═════ SUPPLIED RECORDS
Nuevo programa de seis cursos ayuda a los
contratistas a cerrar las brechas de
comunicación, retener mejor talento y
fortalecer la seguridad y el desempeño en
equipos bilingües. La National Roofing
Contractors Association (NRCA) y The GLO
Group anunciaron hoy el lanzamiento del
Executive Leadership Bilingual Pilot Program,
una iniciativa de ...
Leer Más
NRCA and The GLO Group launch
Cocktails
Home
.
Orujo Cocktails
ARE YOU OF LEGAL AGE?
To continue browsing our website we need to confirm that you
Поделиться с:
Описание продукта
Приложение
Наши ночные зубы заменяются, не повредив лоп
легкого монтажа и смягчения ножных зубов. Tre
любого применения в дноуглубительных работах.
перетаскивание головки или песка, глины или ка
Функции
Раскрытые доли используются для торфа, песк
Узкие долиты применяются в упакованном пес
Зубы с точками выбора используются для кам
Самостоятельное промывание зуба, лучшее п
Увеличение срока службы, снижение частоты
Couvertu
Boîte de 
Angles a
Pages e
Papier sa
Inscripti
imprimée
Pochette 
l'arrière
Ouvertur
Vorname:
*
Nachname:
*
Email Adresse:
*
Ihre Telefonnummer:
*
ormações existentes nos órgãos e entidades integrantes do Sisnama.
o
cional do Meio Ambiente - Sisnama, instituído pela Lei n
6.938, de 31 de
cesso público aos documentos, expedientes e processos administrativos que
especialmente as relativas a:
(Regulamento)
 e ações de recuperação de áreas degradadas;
══════════
#### INSTRUCTIONS TO FOLLOW:
Find, please, how many lines in the data include the word "NRCA", and put down that number only.

#### OUTPUT OF THE EXERCISE:
2